I picked up this title because I was thoroughly impressed with the writing of Alan Glynn in Limitless. And this book also orchestrates the same fluent, reader-captivating persona that Glynn's talent is.
Winterland is a crime thriller which takes place in the idyllic town of Dublin in Ireland. Irish city and it's landmarks are vivid in description. The story is short spanned, happens within a period of three weeks. And in these three weeks, the life of Gina Rafferty spirals in, recoils out and she unravels the most gruesome truth that she has ever faced.
One evening, within few hours, Gina's nephew and brother, both named Noel, dies. One by a gunshot and one in a speculated car accident. Gina sees the swell of people who gather around in the mourning. But somehow, her gut feeling doesn't subside. She can't put the two deaths in different strings, can't accept them that they are not a part of a homogeneous subversion. She starts to become agitated and starts fact finding and soon meets a unholy mess of events.
The other story is about construction maverick Paddy Norton and his biggest project till date, The Richmond Plaza towering in the Dublin sky. Richmond Plaza is poised to be the biggest sky-scrapper in Ireland and one of the tallest in Europe. Gina's brother Noel was the chief construction engineer for Richmond Plaza before his untimely death. On other side, Paddy Norton has a long, time-tested tie with soon-to-be-prime-minister of Ireland, Larry Bolger. Larry started into politics 25 years ago, after his brother who was supposed to take a leading position in the Irish politics died in another car wreck with three other people.
The third story is about those three other people, well not about them but the only blood relationship of those three other people - Mark Griffin. He is the usual guy raised by his uncle and aunt who knows that Larry Bolger's rise to power is related with the car wreck that happened 25 years ago. And like Gina, he also can't put this story to rest, however he doesn't do anything, only cringes inside. Unless he is approached by Gina who states that she sees a pattern in the accidents of her brother and Mark's family.
But is this a discernible image. No, this is a pattern that can't be proved in facts, can't be extrapolated linearly with the proof that Police has to show. The line blurs somewhere and this is where Gina starts to do things. She starts to question people, starts to doubt motives of people and even wonders whether they are connected to something as long as 25 years ago.

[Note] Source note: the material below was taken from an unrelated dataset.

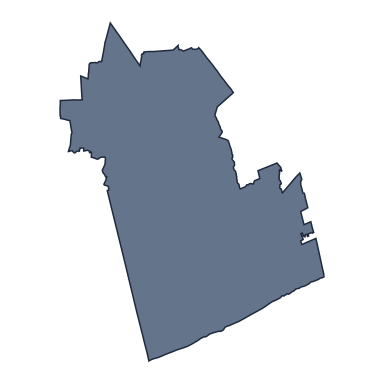 Hoa Binh, Bạc Liêu, Vietnam (Natural Earth projection)
{"feature_id": "81297802B62740202990840", "entity_name": "Hoa Binh", "entity_type": "district", "adm_level": 2, "iso_a3": "VNM", "parent_name": "Vietnam", "parent_adm1": "Bạc Liêu", "projection": "natural_earth1", "projection_center": [105.623, 9.258], "detail": "fine", "context": "isolated", "style": "filled", "palette": "slate", "viewbox_px": 384, "rotation_deg": 0, "n_neighbors": 0, "source": "geoboundaries", "source_scale": "gbopen_adm2", "svg_char_len": 5853}
<svg xmlns="http://www.w3.org/2000/svg" viewBox="0 0 384 384"><path d="M277.0,163.0L276.3,163.3L258.0,170.7L259.8,178.5L256.9,179.8L254.7,180.6L254.4,181.0L253.2,184.1L250.8,183.5L250.0,183.6L249.3,183.9L248.2,184.8L247.6,184.9L247.0,184.7L246.9,184.7L246.0,186.0L245.7,186.3L245.2,186.8L240.8,188.7L240.3,188.9L240.0,188.7L239.4,187.2L239.1,184.9L238.6,183.9L238.0,183.5L237.5,182.9L237.3,182.3L237.1,181.4L237.0,179.6L236.7,178.7L236.7,176.6L236.3,175.5L236.4,174.2L236.3,173.8L235.9,173.0L235.6,171.6L235.4,171.3L235.3,171.0L234.3,170.2L234.2,170.0L233.6,168.4L233.4,167.4L233.5,167.1L233.9,166.3L234.4,165.5L234.6,164.9L234.6,164.4L234.3,163.4L234.4,162.7L234.4,162.3L234.1,161.7L232.6,160.2L232.3,159.8L232.2,159.3L232.1,158.1L232.2,157.7L232.7,157.3L232.7,155.0L232.6,154.8L232.0,154.3L231.9,153.7L231.9,152.7L231.4,150.4L230.8,148.3L230.0,146.3L228.7,142.0L228.1,140.6L227.6,140.2L225.8,139.4L218.9,137.1L219.5,136.4L220.0,135.4L221.0,134.2L221.4,133.4L222.0,132.6L222.2,132.0L222.2,131.5L221.8,130.6L220.7,129.2L220.5,128.6L220.2,127.1L220.0,126.5L219.0,124.5L218.6,123.6L218.5,122.4L216.8,119.4L216.3,117.9L215.3,116.3L215.0,115.2L215.1,114.1L215.7,112.4L217.3,106.9L232.3,93.6L233.3,92.6L230.7,88.7L227.5,85.0L224.1,80.4L220.6,76.0L217.2,71.0L216.3,69.8L215.8,69.3L212.7,65.1L206.4,57.3L203.5,53.3L201.9,51.2L200.0,49.0L198.7,47.7L198.6,48.0L198.1,48.4L197.4,48.9L196.5,49.2L194.8,49.3L193.8,49.3L192.9,49.2L192.5,48.9L192.1,48.5L191.6,47.8L190.9,47.9L189.0,49.0L187.2,49.5L186.4,50.0L185.1,50.4L183.7,51.1L181.9,50.3L180.8,49.7L180.1,49.6L178.9,49.7L178.7,49.3L178.7,48.6L178.7,48.2L178.1,46.9L178.0,46.4L178.1,45.5L175.4,48.0L173.1,50.1L161.8,50.9L158.2,51.2L154.6,51.5L147.8,51.6L144.8,51.9L143.9,52.0L143.6,52.4L143.9,52.9L143.9,53.0L143.9,53.3L143.7,53.6L142.3,53.9L142.0,54.0L141.7,54.5L141.5,55.4L141.6,56.5L141.6,57.0L141.1,59.4L141.1,60.3L140.6,62.2L140.4,62.4L140.4,63.1L140.1,66.0L137.5,62.3L136.5,60.9L130.3,51.6L127.0,46.9L118.5,34.6L117.0,32.5L110.3,23.0L106.2,38.4L105.3,41.5L105.1,42.1L104.9,42.4L105.0,42.9L104.6,45.2L103.9,49.2L103.7,50.6L102.4,57.3L101.7,61.3L101.4,61.7L100.3,61.4L99.7,61.4L99.4,61.5L98.9,61.6L97.8,62.5L97.0,62.8L96.4,62.8L95.3,62.5L92.7,62.7L91.6,62.7L91.2,62.7L89.9,63.2L89.4,63.9L89.2,64.4L88.7,72.0L88.4,73.5L88.2,77.0L87.9,79.0L86.3,78.2L80.7,76.0L81.8,95.2L82.2,99.8L79.5,100.0L73.0,99.9L66.5,100.3L60.3,100.5L60.3,103.1L60.0,108.6L60.1,114.9L60.2,116.1L60.6,116.2L60.6,118.5L64.4,119.2L67.3,120.1L69.9,120.6L71.5,130.5L72.0,132.4L71.9,132.8L71.5,134.1L71.2,134.6L71.0,137.5L70.3,145.7L69.4,148.0L68.4,151.5L68.9,151.5L71.1,150.8L72.1,150.8L72.7,151.3L73.9,152.7L74.3,152.9L74.7,152.9L75.2,152.7L76.2,151.8L77.5,151.0L78.0,150.9L79.3,151.3L79.4,151.1L79.5,149.7L79.8,149.6L79.9,149.4L80.0,148.1L81.0,148.0L83.5,148.1L83.6,148.3L83.7,148.9L83.7,151.0L86.2,150.6L87.3,150.3L87.7,150.3L88.9,150.9L89.3,150.9L89.5,151.1L89.5,152.5L90.0,152.7L90.3,152.4L90.4,152.1L90.5,152.0L91.1,152.0L91.3,152.2L91.4,152.6L91.4,154.9L91.2,157.2L93.6,157.8L96.7,159.0L97.3,159.1L97.8,159.1L98.3,159.0L99.2,158.2L99.9,157.7L100.8,157.3L101.5,157.1L102.3,157.1L102.9,157.1L104.3,157.1L104.8,157.2L105.1,157.4L105.3,158.1L105.4,159.7L105.2,160.9L105.2,163.0L105.0,163.8L104.6,165.2L102.6,169.6L102.3,170.5L102.4,170.9L102.6,171.7L103.0,172.6L103.5,173.3L104.8,175.0L105.0,175.3L105.5,176.6L105.6,176.8L106.4,176.6L106.6,176.6L106.8,176.7L106.8,176.9L106.3,178.1L106.0,179.5L105.9,180.0L105.0,182.0L104.1,183.8L103.9,184.3L104.2,184.8L104.7,185.2L106.9,185.7L107.6,186.0L108.3,186.9L108.6,187.6L108.6,190.1L107.3,190.5L107.7,192.4L126.5,269.2L136.6,311.4L142.1,333.1L144.3,342.1L145.6,347.2L147.2,353.3L148.9,361.0L149.5,360.5L153.1,358.9L157.9,357.6L161.4,356.2L165.3,354.5L172.0,351.9L176.7,350.0L187.1,346.5L191.2,344.4L197.3,340.9L200.4,338.6L203.1,337.2L204.6,336.9L206.0,336.7L207.1,336.0L209.6,334.1L213.0,332.9L218.1,331.4L219.5,331.3L220.5,331.4L221.8,330.9L223.5,329.8L224.4,328.2L225.1,327.2L226.5,326.5L230.2,325.2L235.8,322.7L239.0,321.4L250.6,314.8L262.7,308.2L269.7,303.3L272.2,301.7L276.4,299.9L278.2,298.9L279.5,298.3L280.6,297.5L281.9,295.9L282.4,295.7L283.1,296.0L284.0,295.9L286.9,294.0L287.3,293.7L287.7,293.8L288.2,294.2L288.7,294.2L289.4,293.8L292.0,291.8L294.2,290.7L294.7,290.2L295.2,289.5L295.9,289.1L297.2,288.6L298.2,288.6L299.5,288.1L300.5,287.2L304.7,286.0L308.7,284.0L310.7,282.1L311.7,281.7L312.6,281.7L313.6,281.3L318.3,279.5L320.3,278.1L321.5,277.8L322.3,277.8L324.0,276.8L323.8,276.0L323.8,274.1L323.6,273.4L322.3,267.8L318.1,248.3L315.9,238.4L301.8,244.5L300.7,240.8L302.9,239.7L303.1,239.5L303.2,239.3L301.1,234.4L300.9,233.9L301.0,233.6L301.7,233.2L302.1,233.0L302.3,233.1L303.5,235.9L303.9,236.4L304.4,236.7L304.7,236.8L305.1,236.8L305.2,236.5L305.2,235.1L305.4,234.7L306.4,234.5L306.8,234.6L307.1,235.0L307.5,236.4L308.3,236.3L308.6,236.1L308.2,234.3L308.1,233.8L312.0,232.7L312.4,232.6L312.5,233.0L313.7,232.5L312.4,228.2L310.8,221.7L304.0,224.7L302.6,219.1L300.7,211.5L307.8,207.8L305.6,199.1L304.8,195.1L304.3,193.3L303.2,193.2L302.9,193.0L300.6,183.9L300.8,183.2L300.8,182.9L300.6,182.3L300.5,181.8L300.6,181.5L301.3,180.7L301.7,179.6L301.7,179.0L300.6,175.3L299.8,173.0L296.5,176.4L293.9,179.3L290.1,183.9L282.5,192.8L281.9,192.3L281.8,191.4L281.8,191.0L281.5,190.2L281.4,189.2L281.1,188.9L280.2,188.5L279.8,188.0L279.7,187.2L280.0,186.2L279.8,185.3L279.9,184.9L280.2,184.5L281.0,184.1L281.2,183.9L281.2,183.2L281.0,182.4L280.4,181.4L280.3,180.9L280.2,180.7L279.6,180.1L279.4,179.7L279.3,178.9L278.7,178.2L278.8,178.0L279.2,177.5L279.2,177.4L279.1,176.4L279.3,175.8L279.1,175.0L279.4,174.3L279.6,172.7L279.6,172.2L279.2,170.9L279.2,170.2L279.7,169.8L280.0,169.7L280.2,169.8L280.7,170.7L281.0,171.0L281.4,171.2L281.7,171.0L281.8,170.8L281.4,169.8L280.9,168.0L280.7,167.6L280.3,166.8L278.8,165.2L277.3,163.3L277.0,163.0Z" fill="#64748b" stroke="#1e293b" stroke-width="1.5"/></svg>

Told in Glynn's unmistakeable lucid prose, wonderfully crafted and engagingly keeping the reader on his/her toes, this is one hell of a crime thriller. Viscerally wrenching with suspense, this is a true page turner. The story starts off slowly and then it develops the pace and just runs to the end in a stretch, without giving the reader any respite.
The difference between this one and other books of the same genre is that here, from the very beginning, we know what the links are and who is the mastermind behind all the crimes. How the aspiration of greed lubricated with the power of politics goes beyond bound, crawls beyond proportion. This is a chain of events that keeps going vertically to the shams of corruption and blood-fest. And Glynn lays it bare, he lays it bare that who is the criminal. But the reader still keeps reading to know how did it reach to the tip of the toe, how did the sky-kissing Richmond Plaza crashes into other people, tormenting people and defining truth.
Having read quite a few contemporary thrillers, I must say that this is not the path-breaker. This is not the best of the lot, this is not the epic story of Lisbeth Salander. The plot is definitely interesting but it is modestly sowed. It is not weak, it is not astounding but it is what the characters needed and that is where the novel excels. Bearing a distinct degree of separation of how crime suspense is dealt in contemporary novels, this is a fascinatingly engrossing tale.
Recommendation - Go read it and judge. 4 out of 5.